● **Material provided**
________________

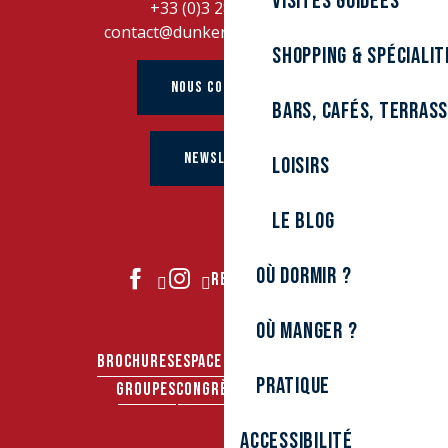
Visites guidées
+33 (0)3 28 26 27 28
contact@dunkerque-tourisme.fr
Shopping & spécialit
NOUS CONTACTER
Bars, cafés, terras
NEWSLETTER
Loisirs
Le Blog
Où dormir ?
REJOIGNEZ-NOUS
Où manger ?
BROCHURES
ESPACE PRO
ESPACE PRESSE
Pratique
GROUPES
CONGRÈS & SÉMINAIRES
Accessibilité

________________

● **Action item**
Set down only the line containing "REJOIGNEZ-NOUS" and the lines after it through the end, exactly as they appear above.

● **Result**
REJOIGNEZ-NOUS
Où manger ?
BROCHURES
ESPACE PRO
ESPACE PRESSE
Pratique
GROUPES
CONGRÈS & SÉMINAIRES
Accessibilité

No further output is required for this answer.